I don't really like the term ‘health literacy’. Not many people really understand what it means, which is a bit ironic when you think about it. My unofficial definition of health literacy is ‘the capacity someone has to acquire sufficient knowledge and skills to confidently participate in their own health’.
It's unreasonable to assume that any of us would feel particularly able and willing to confidently participate when faced with a health issue, unless we were medically qualified. I have several medical qualifications that confer on me a high level of health literacy, but I am no more engaged to grapple with anything else than the next person.
I completely glaze over when listening to my financial advisor, car mechanic or the chap that comes to repair the boiler. I usually nod politely at the mention of wrap provider accounts, drive couplings and oil control valves. To avoid shame I then claim absolute understanding, agree with whatever is recommended and surrender myself in complete trust and dependence that they will sort everything for the best. Then I can't remember a thing they've said.

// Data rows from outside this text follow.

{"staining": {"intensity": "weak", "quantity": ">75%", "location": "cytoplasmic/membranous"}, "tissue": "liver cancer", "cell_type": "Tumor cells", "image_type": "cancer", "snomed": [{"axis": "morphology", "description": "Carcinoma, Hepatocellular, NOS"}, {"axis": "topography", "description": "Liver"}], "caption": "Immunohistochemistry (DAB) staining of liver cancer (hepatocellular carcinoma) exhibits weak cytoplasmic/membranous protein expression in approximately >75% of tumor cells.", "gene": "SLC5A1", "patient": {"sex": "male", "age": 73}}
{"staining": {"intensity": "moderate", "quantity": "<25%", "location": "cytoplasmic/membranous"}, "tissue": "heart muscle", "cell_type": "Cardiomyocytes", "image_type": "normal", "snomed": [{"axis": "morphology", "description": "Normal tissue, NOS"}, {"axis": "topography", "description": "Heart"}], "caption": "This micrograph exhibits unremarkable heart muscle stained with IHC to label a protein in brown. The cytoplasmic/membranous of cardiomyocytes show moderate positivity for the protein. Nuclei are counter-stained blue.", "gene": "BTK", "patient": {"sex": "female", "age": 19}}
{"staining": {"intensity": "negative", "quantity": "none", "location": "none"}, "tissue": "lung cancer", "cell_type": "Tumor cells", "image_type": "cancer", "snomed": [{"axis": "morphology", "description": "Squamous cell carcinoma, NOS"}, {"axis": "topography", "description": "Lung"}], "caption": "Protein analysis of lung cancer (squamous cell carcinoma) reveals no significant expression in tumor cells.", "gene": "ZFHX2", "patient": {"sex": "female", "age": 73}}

This is exactly the same experience most of my patients have in their encounters with me, except there's bit of fear thrown in to make it worse. Also, the huge educational and cultural chasm between me and most of my patients is likely to make the encounter even more daunting for them. This would probably be okay if I was simply fixing something, but most of my patients have unfixable long-term conditions. Their outcomes are much more determined by their own knowledge, skills and confidence to look after themselves, than by my input.
So how do we change this state of affairs that does no-one any favours? Traditional approaches of patient education, information leaflets, health promotion campaigns and written care plans don't really hit the spot and have proved disappointing. Despite this they remain our chief tools in trying to ‘educate’ our patients. My own view is that most of us are probably looking at this the wrong way round.
Perhaps healthcare should take a lesson from the computer industry. Over 30 years ago IBM brought out the first home computer. Unless you were a scientist or a geek you were no more going to want one in your home than I want to repair my own boiler.
The industry could have approached this by trying to improve our computer literacy; sent us off for structured education and deluged us with information sheets on how to program in Basic. Instead they worked on making computers simpler and more engaging. None of us are any more ‘computer literate’ than we were, but we have the confidence to use computers as they now match our skills and knowledge. Whether you are 8 or 80 you can (if you want to) do complex tasks on an iPad. This approach has drastically reduced digital inequalities so maybe, just maybe, if we apply it to healthcare we can reduce health inequalities?
Let's learn from this and stop trying to solve low health literacy by locating the problem with the patient. It’s for us to make healthcare simpler and more engaging so that it matches people's abilities. Let's stop using technical words designed by lab-based biochemists such as 'Haemaglobin A1c'. It puts people off, especially when we attach numbers like '66mmols'. It's no more meaningful than my car mechanic telling me my car's carbon monoxide emissions. At least when my car gets its MOT they give me the results, colour coded using traffic lights, so I can tell if things are okay.
Unless we see health literacy as our problem rather than the patient's, we will consistently deny people the opportunity to access and participate in their own healthcare. We have little problem with this concept when our patients have a physical disability. Just as we wouldn't expect them to climb their way up stairs in a wheelchair, neither should we expect people to struggle with inappropriate intellectual obstacles.
It's not easy – peoples' knowledge and skill levels are not as obvious as a physical disability and this unintentionally perpetuates the problem. In fact people often go to extraordinary lengths to hide their lack of understanding and as a result we consistently overestimate their abilities and knowledge.
But if we are going to crack this problem we need to spend less time trying to get our patients to understand us and more time trying to understand them. The issue is not the poor health literacy of patients but the low ‘lay literacy’ of us professionals.